In a city with a population of just over 50,000, those numbers were overwhelming at times.

Just about everyone visiting the city will have to register their presence, but not everyone will have to pay a fee, including children younger than 6, guests of Venetian residents and visiting relatives of people held in city jails. The city’s residents, people who work in Venice, students enrolled in city schools and property owners (as long as they’ve paid their taxes) are among those who won’t have to register or pay at all.

But even those who are exempt will have to show proof that they have a right to be in the city. Officials said the verification could come by way of a QR code that reveals whether someone deserves an exemption.




Tourists sleeping in the city won’t pay the daily fee directly because a fee is already tacked onto their hotel stay.

People will be stopped on the streets to make sure that they’ve paid up or have a right to an exemption. Ten to 15 “controllers” will be deployed daily to enforce the rules, said Michele Zuin, the city councilor responsible for the budget and taxes

“Naturally, their attitude won’t be that of a police state — they will be cordial, polite,” Zuin said. “But there will be controls, just as there will be sanctions for those caught without having made the payment.”

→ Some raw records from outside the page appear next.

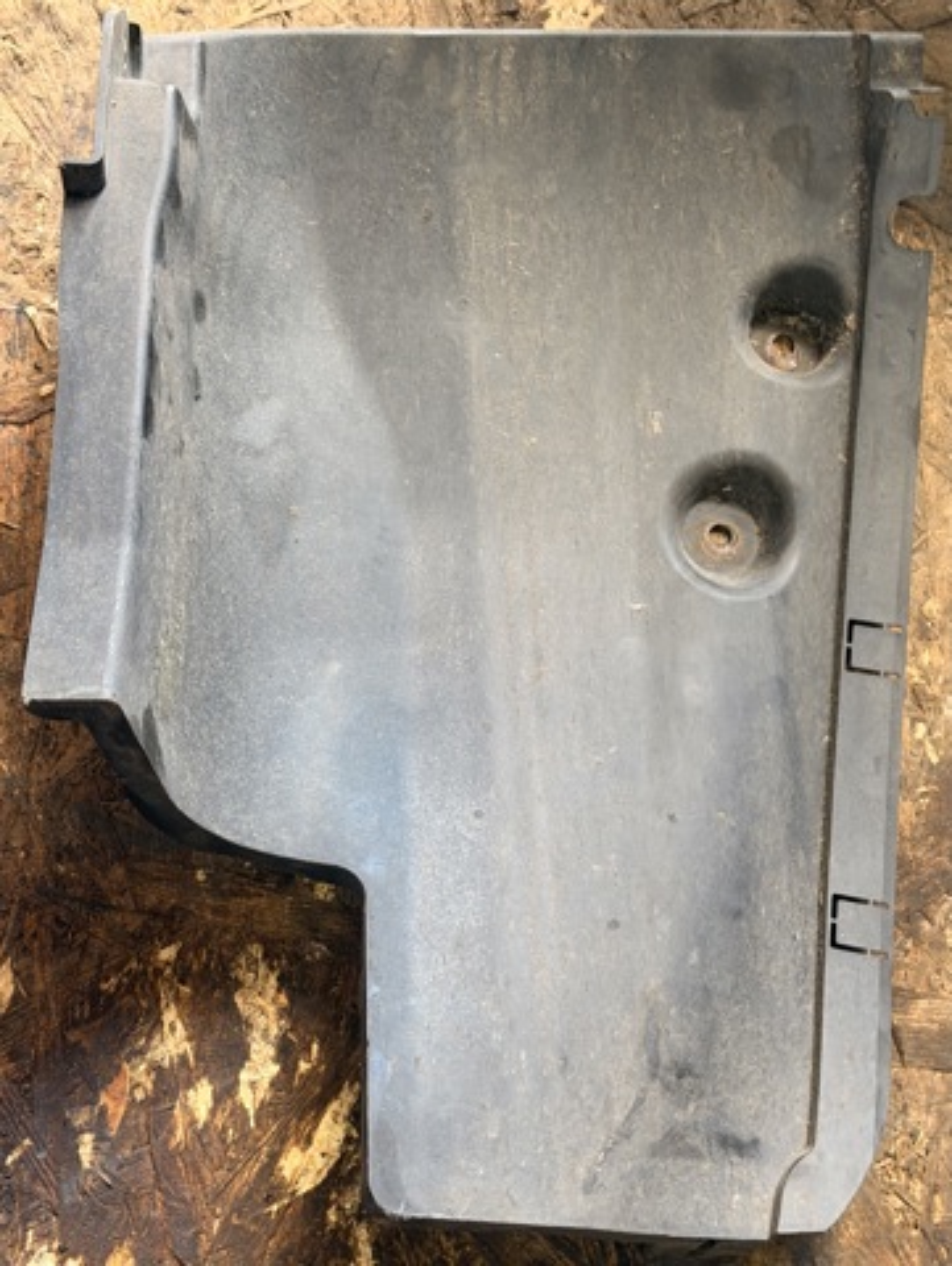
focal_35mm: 48
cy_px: 633
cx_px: 476
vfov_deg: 39.6
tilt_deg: -70.5
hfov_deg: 30.3
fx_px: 1757
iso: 250
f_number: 1.78
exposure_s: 1/60
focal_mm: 6.76
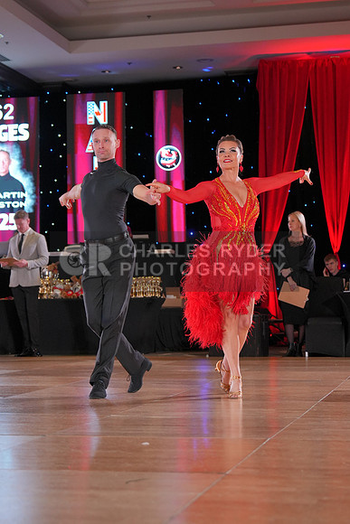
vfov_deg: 27.0
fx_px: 1093
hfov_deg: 18.2
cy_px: 262
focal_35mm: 75
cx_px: 175
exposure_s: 1/400
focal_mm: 50
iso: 1000
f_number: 2.8
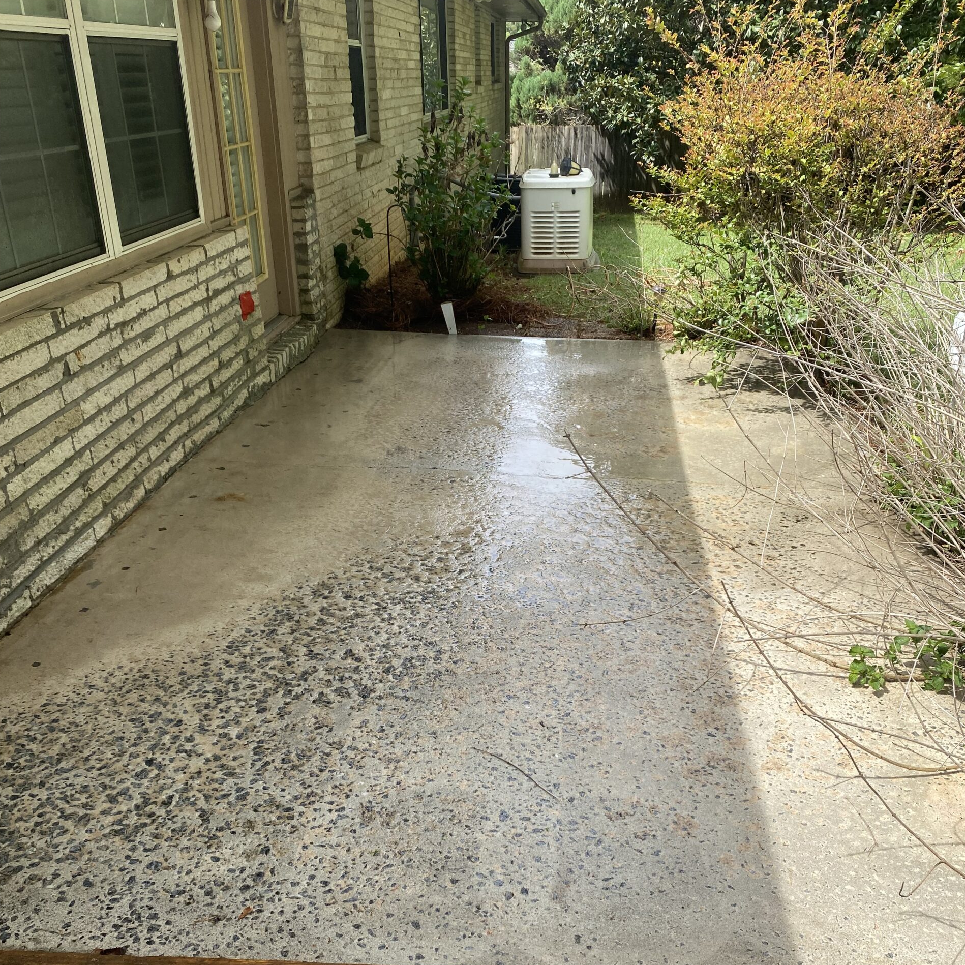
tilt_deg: -28.0
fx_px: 978
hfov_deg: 52.5
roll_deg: +1.5
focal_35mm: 31
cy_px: 611
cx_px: 480
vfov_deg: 51.9
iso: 32
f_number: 1.8
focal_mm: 4.25
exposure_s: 1/1025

Violators will face hefty fines, ranging from 50 to 300 euros, plus an entry fee of 10 euros. And if someone is found to have lied — claiming, say, they were visiting a resident in order to avoid a fee — they could face criminal penalties, Venturini said.

City officials are still fine-tuning some details, such as daily pricing and the daily cap on the number of people. They hope that higher costs during high season will encourage people to come at slower times. “But the city of Venice will remain open,” Zuin said.

The city’s costs for implementing and managing the system are expected to be considerable, so the city doesn’t foresee that the fees will do much more than recover its investment. Should anything be left over, it would be used to offset taxes and service fees for residents.

Venturini said the new reservation system complements a monitoring system that the Venice City Council introduced last year to track people via phone location data, a system some critics have likened to Big Brother.

Venturini claimed Venice would be the first city in the world to use such a complex monitoring system. Bumps in the road could be expected, he said.

“It would be foolish, ambitious, arrogant to think that everything will work perfectly, with a snap of our fingers,” he said, adding, “It won’t. It will be a course that can certainly be improved and we will work constantly.”